* Task prompt *
Set down exactly the lines in the records below that run from the line with "#e5c07b; stroke-width: 1" to the line with "<!-- water -->", inclusive, and nothing more.

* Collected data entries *
<<<<

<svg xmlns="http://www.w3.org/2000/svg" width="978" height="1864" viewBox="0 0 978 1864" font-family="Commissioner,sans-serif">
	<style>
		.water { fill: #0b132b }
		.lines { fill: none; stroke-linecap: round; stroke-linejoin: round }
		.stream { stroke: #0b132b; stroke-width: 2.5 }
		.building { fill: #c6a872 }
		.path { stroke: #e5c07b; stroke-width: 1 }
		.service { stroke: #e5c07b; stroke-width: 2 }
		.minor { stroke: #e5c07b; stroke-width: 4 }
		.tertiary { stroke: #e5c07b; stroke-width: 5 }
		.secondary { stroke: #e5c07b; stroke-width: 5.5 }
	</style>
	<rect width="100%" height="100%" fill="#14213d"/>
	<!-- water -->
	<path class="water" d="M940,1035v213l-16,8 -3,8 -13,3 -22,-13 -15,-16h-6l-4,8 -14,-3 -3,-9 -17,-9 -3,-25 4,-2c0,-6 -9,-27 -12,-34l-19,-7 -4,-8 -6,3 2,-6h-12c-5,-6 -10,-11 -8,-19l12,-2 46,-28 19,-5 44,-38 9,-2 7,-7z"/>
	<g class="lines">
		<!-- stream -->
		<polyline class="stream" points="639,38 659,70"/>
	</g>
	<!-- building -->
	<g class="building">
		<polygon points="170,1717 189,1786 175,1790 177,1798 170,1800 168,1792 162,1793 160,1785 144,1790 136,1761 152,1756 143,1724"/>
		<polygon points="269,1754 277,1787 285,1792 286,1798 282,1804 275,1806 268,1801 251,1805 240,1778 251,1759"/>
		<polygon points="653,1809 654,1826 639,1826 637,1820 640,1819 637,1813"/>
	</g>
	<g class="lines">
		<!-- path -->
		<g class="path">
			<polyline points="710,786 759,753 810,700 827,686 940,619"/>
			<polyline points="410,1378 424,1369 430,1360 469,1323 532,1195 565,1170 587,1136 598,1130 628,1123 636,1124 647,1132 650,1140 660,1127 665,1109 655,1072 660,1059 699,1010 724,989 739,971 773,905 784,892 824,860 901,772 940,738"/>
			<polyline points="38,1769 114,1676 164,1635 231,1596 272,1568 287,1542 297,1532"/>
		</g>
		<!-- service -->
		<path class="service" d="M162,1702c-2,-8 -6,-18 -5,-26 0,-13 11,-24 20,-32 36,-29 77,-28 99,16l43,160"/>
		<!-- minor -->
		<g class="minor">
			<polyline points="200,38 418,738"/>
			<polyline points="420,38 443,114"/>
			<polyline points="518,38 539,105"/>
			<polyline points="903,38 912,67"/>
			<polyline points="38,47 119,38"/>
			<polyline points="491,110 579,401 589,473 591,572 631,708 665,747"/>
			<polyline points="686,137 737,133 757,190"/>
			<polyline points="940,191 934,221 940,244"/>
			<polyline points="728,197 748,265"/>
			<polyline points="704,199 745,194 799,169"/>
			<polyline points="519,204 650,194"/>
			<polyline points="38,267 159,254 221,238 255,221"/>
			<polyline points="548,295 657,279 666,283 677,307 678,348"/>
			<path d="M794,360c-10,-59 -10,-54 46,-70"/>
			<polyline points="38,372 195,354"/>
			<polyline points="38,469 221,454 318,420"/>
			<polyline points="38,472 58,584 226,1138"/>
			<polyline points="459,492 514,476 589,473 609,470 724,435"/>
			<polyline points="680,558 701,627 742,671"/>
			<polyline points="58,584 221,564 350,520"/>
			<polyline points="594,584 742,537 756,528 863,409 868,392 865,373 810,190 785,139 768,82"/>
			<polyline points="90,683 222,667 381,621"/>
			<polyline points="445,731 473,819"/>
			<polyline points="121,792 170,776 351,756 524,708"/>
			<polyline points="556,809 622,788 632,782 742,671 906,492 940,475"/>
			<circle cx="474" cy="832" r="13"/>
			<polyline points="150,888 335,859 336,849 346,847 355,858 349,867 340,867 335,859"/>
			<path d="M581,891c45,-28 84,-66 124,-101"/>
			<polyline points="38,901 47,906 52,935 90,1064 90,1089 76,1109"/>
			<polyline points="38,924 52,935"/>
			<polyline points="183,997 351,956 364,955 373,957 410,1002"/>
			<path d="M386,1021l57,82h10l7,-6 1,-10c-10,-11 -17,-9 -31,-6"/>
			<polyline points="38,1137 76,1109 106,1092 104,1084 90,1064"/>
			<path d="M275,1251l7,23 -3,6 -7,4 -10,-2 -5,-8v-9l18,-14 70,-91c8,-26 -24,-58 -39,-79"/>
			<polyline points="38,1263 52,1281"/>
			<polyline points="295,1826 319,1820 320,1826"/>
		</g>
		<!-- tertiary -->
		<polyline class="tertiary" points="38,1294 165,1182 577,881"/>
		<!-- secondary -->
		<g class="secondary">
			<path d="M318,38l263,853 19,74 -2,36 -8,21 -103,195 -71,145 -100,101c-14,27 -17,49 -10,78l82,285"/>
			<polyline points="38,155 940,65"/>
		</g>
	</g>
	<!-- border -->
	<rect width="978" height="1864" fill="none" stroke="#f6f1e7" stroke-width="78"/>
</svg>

>>>>
<<<<

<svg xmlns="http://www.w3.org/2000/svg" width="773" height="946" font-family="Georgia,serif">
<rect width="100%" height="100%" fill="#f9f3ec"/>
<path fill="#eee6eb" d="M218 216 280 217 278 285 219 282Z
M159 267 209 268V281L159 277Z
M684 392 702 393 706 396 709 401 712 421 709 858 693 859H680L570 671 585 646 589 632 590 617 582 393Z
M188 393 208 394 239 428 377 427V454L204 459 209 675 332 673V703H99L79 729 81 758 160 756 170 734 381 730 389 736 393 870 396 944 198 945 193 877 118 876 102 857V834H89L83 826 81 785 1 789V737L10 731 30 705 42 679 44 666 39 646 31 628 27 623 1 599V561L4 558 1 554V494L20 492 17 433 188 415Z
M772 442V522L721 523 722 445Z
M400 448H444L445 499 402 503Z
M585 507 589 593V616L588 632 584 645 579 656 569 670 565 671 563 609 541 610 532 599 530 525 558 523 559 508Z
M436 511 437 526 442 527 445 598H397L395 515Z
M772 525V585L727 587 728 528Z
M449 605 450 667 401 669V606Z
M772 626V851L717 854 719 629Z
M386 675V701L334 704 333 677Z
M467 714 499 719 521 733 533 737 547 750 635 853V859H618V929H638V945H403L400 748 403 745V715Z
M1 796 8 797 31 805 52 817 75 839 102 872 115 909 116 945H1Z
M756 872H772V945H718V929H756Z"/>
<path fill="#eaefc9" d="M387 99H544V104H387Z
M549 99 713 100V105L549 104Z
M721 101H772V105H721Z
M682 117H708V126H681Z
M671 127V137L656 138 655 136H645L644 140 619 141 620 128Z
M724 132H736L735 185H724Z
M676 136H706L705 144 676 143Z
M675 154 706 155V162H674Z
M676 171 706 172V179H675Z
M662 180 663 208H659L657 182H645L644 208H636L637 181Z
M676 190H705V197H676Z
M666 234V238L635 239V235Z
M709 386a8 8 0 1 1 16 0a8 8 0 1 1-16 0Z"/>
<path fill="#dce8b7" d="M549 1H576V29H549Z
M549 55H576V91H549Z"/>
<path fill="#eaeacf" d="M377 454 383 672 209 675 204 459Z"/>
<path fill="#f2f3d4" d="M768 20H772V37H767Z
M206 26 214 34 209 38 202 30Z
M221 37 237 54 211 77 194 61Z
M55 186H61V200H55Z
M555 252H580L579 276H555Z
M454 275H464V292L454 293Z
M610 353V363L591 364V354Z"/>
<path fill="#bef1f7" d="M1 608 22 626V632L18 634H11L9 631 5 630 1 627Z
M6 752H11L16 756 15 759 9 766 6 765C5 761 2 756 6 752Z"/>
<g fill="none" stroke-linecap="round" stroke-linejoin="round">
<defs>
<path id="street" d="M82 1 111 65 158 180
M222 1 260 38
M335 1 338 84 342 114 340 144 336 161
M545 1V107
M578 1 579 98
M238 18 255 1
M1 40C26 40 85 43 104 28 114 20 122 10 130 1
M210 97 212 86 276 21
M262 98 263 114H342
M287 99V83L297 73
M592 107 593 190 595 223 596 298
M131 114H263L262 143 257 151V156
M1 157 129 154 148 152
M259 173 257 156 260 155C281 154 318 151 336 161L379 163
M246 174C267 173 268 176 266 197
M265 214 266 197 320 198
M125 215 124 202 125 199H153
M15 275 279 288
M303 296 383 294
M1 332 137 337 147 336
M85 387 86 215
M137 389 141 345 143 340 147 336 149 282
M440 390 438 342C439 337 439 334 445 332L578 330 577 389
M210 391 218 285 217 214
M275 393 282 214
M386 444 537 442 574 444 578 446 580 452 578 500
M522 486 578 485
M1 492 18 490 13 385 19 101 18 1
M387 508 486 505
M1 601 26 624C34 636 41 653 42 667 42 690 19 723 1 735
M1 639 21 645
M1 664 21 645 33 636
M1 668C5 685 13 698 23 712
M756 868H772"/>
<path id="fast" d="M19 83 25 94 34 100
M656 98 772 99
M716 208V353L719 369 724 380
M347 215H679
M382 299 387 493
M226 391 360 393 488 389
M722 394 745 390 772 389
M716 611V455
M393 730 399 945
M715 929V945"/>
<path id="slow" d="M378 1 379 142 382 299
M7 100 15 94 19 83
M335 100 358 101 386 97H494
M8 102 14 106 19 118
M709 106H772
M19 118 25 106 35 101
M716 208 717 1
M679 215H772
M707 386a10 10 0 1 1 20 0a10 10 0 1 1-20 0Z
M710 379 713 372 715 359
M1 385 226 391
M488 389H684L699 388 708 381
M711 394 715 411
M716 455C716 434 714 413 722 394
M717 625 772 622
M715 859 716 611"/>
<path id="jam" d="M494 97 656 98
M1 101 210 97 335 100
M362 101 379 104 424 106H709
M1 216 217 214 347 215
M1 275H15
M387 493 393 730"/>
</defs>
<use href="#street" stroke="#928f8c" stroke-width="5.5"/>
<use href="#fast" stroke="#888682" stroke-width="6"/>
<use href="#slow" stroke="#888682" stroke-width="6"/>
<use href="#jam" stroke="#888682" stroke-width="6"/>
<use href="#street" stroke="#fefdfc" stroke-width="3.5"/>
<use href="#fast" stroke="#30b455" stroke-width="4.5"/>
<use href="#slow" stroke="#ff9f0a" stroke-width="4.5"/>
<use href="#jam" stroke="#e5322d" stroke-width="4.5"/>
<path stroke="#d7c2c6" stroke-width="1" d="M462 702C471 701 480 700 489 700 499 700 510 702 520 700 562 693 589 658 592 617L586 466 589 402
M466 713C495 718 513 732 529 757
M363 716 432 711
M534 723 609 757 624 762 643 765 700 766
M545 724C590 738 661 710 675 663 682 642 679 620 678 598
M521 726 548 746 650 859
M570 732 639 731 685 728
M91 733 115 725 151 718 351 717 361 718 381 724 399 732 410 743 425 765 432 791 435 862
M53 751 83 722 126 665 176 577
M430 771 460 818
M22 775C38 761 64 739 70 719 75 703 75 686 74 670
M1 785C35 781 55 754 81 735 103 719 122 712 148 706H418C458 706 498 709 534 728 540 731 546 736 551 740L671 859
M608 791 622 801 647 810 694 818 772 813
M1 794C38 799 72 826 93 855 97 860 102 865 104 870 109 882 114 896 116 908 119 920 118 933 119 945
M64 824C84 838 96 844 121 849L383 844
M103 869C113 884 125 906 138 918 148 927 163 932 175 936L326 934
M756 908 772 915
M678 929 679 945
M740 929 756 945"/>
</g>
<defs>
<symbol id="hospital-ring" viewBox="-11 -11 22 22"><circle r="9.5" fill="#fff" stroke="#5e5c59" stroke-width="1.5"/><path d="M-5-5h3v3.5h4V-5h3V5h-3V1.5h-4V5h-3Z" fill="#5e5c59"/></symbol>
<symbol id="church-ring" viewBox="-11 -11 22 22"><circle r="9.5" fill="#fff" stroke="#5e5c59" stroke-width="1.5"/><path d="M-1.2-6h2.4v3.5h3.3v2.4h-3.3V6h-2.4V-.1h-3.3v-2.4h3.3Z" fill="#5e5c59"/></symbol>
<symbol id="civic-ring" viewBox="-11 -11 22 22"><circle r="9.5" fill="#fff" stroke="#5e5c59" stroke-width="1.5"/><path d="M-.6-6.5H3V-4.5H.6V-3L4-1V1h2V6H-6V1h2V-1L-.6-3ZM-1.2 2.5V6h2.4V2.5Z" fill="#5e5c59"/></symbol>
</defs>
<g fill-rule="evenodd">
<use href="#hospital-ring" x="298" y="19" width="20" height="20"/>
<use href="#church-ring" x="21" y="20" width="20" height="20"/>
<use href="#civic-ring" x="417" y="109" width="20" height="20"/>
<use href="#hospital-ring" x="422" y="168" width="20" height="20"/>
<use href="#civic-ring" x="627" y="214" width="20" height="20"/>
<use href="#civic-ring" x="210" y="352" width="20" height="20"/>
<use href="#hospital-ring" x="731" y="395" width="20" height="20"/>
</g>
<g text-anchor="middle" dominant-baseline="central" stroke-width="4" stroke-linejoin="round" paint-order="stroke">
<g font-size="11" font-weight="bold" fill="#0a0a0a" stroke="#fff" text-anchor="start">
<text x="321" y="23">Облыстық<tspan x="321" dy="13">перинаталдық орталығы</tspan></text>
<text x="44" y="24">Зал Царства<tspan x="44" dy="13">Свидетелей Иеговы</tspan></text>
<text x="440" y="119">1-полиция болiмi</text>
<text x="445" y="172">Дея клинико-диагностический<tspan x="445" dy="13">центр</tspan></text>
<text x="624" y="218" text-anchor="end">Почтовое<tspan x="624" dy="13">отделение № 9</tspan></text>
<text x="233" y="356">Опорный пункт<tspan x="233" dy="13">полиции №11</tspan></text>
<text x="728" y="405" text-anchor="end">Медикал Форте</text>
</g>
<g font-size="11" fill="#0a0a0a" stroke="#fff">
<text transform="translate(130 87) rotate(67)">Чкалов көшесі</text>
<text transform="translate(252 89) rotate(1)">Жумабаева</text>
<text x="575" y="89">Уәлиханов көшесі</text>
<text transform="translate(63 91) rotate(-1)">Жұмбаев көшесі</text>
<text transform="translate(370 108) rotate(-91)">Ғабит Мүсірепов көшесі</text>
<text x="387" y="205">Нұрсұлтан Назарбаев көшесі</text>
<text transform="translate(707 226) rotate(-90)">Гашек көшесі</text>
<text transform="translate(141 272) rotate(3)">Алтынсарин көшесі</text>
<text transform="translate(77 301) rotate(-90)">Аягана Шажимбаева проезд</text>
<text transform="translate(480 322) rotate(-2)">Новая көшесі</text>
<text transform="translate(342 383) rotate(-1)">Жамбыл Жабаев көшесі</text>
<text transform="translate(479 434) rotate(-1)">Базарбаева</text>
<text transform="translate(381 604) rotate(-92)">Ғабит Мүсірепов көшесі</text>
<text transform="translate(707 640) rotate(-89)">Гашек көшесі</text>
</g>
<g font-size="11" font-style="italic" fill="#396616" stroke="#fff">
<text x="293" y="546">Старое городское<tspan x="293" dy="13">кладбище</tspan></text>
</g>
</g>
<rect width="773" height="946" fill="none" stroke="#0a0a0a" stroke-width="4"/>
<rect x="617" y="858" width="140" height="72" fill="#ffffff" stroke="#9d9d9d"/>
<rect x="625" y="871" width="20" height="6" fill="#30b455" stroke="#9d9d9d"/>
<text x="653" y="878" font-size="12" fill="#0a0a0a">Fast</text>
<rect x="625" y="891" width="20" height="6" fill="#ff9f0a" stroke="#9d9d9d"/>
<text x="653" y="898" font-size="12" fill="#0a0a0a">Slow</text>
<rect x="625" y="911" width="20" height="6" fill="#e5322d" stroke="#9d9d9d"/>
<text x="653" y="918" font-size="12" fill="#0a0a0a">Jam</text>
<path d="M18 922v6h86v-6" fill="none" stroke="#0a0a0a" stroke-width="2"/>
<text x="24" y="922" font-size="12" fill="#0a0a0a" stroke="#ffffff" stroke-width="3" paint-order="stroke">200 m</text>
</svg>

>>>>

* Exercise output *
		.path { stroke: #e5c07b; stroke-width: 1 }
		.service { stroke: #e5c07b; stroke-width: 2 }
		.minor { stroke: #e5c07b; stroke-width: 4 }
		.tertiary { stroke: #e5c07b; stroke-width: 5 }
		.secondary { stroke: #e5c07b; stroke-width: 5.5 }
	</style>
	<rect width="100%" height="100%" fill="#14213d"/>
	<!-- water -->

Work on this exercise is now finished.